[Collected data]
☆ ☆ ☆ ☆ ☆ ☆ ☆

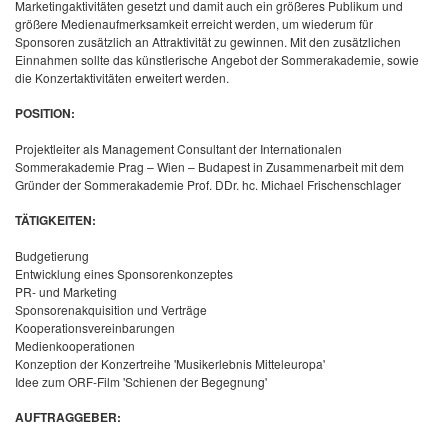
Marketingaktivitäten gesetzt und damit auch ein größeres Publikum und
größere Medienaufmerksamkeit erreicht werden, um wiederum für
Sponsoren zusätzlich an Attraktivität zu gewinnen. Mit den zusätzlichen
Einnahmen sollte das künstlerische Angebot der Sommerakademie, sowie
die Konzertaktivitäten erweitert werden.
POSITION:
Projektleiter als Management Consultant der Internationalen
Sommerakademie Prag – Wien – Budapest in Zusammenarbeit mit dem
Gründer der Sommerakademie Prof. DDr. hc. Michael Frischenschlager
TÄTIGKEITEN:
Budgetierung
Entwicklung eines Sponsorenkonzeptes
PR- und Marketing
Sponsorenakquisition und Verträge
Kooperationsvereinbarungen
Medienkooperationen
Konzeption der Konzertreihe 'Musikerlebnis Mitteleuropa'
Idee zum ORF-Film 'Schienen der Begegnung'
AUFTRAGGEBER:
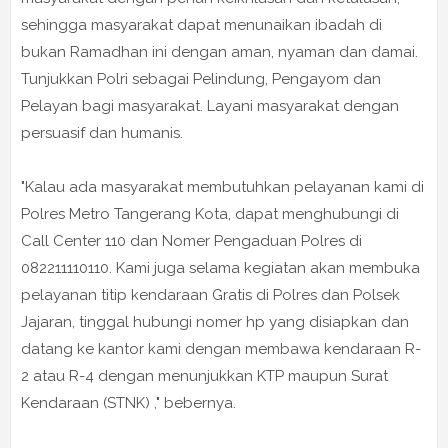
sehingga masyarakat dapat menunaikan ibadah di
bukan Ramadhan ini dengan aman, nyaman dan damai.
Tunjukkan Polri sebagai Pelindung, Pengayom dan
Pelayan bagi masyarakat. Layani masyarakat dengan
persuasif dan humanis.
"Kalau ada masyarakat membutuhkan pelayanan kami di
Polres Metro Tangerang Kota, dapat menghubungi di
Call Center 110 dan Nomer Pengaduan Polres di
082211110110. Kami juga selama kegiatan akan membuka
pelayanan titip kendaraan Gratis di Polres dan Polsek
Jajaran, tinggal hubungi nomer hp yang disiapkan dan
datang ke kantor kami dengan membawa kendaraan R-
2 atau R-4 dengan menunjukkan KTP maupun Surat
Kendaraan (STNK) ," bebernya.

☆ ☆ ☆ ☆ ☆ ☆ ☆

ACTIVITY:
All the lines above need to be repeated exactly, with no pictures carried over.

PROBLEM SOLUTION:
Marketingaktivitäten gesetzt und damit auch ein größeres Publikum und
größere Medienaufmerksamkeit erreicht werden, um wiederum für
Sponsoren zusätzlich an Attraktivität zu gewinnen. Mit den zusätzlichen
Einnahmen sollte das künstlerische Angebot der Sommerakademie, sowie
die Konzertaktivitäten erweitert werden.
POSITION:
Projektleiter als Management Consultant der Internationalen
Sommerakademie Prag – Wien – Budapest in Zusammenarbeit mit dem
Gründer der Sommerakademie Prof. DDr. hc. Michael Frischenschlager
TÄTIGKEITEN:
Budgetierung
Entwicklung eines Sponsorenkonzeptes
PR- und Marketing
Sponsorenakquisition und Verträge
Kooperationsvereinbarungen
Medienkooperationen
Konzeption der Konzertreihe 'Musikerlebnis Mitteleuropa'
Idee zum ORF-Film 'Schienen der Begegnung'
AUFTRAGGEBER:
sehingga masyarakat dapat menunaikan ibadah di
bukan Ramadhan ini dengan aman, nyaman dan damai.
Tunjukkan Polri sebagai Pelindung, Pengayom dan
Pelayan bagi masyarakat. Layani masyarakat dengan
persuasif dan humanis.
"Kalau ada masyarakat membutuhkan pelayanan kami di
Polres Metro Tangerang Kota, dapat menghubungi di
Call Center 110 dan Nomer Pengaduan Polres di
082211110110. Kami juga selama kegiatan akan membuka
pelayanan titip kendaraan Gratis di Polres dan Polsek
Jajaran, tinggal hubungi nomer hp yang disiapkan dan
datang ke kantor kami dengan membawa kendaraan R-
2 atau R-4 dengan menunjukkan KTP maupun Surat
Kendaraan (STNK) ," bebernya.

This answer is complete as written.